+++ Exercise inputs

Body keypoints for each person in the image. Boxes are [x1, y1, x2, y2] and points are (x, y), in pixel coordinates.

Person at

++++++
+++ Exercise inputs

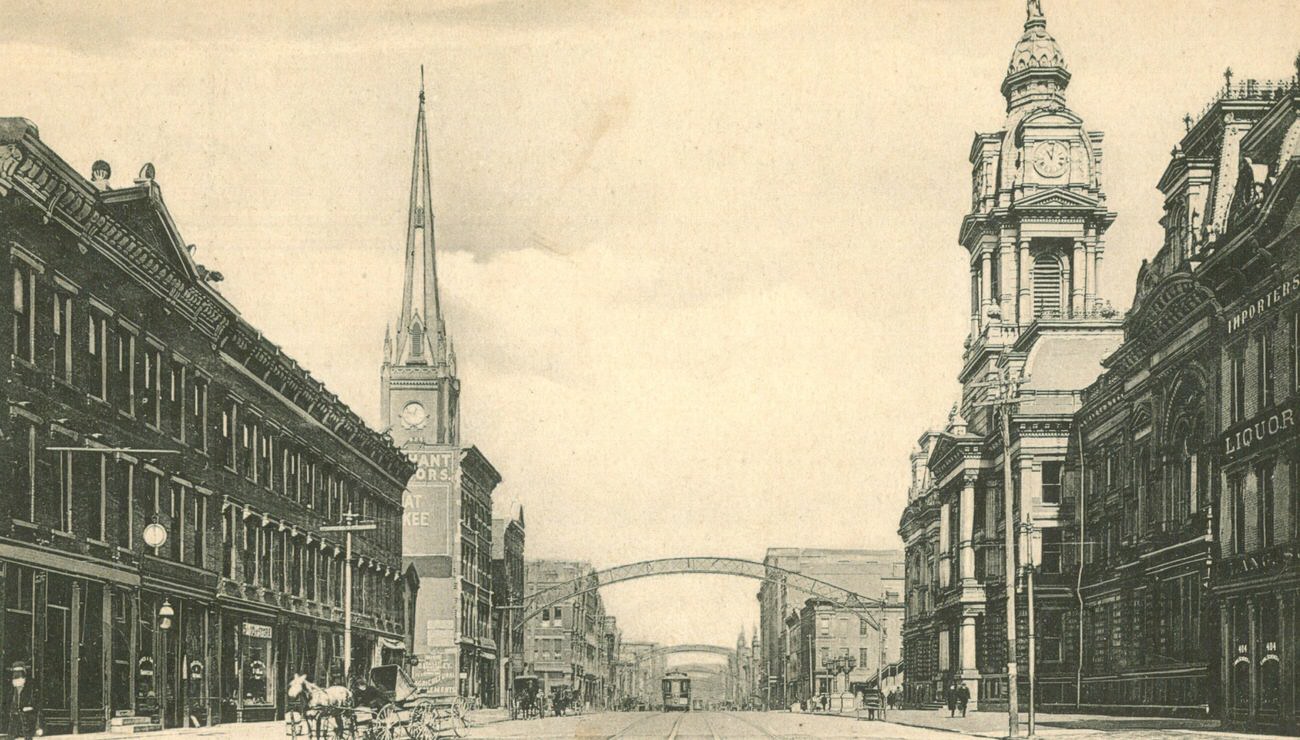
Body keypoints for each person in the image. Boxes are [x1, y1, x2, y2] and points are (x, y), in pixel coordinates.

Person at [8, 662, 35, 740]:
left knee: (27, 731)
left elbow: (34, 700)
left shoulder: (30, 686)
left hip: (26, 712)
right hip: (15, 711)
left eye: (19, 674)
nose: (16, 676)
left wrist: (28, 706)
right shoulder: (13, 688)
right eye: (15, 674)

++++++

**Task**
A complete answer lists every line of the listing above that holds the word "left".

**Exercise solution**
left knee: (27, 731)
left elbow: (34, 700)
left shoulder: (30, 686)
left hip: (26, 712)
left eye: (19, 674)
left wrist: (28, 706)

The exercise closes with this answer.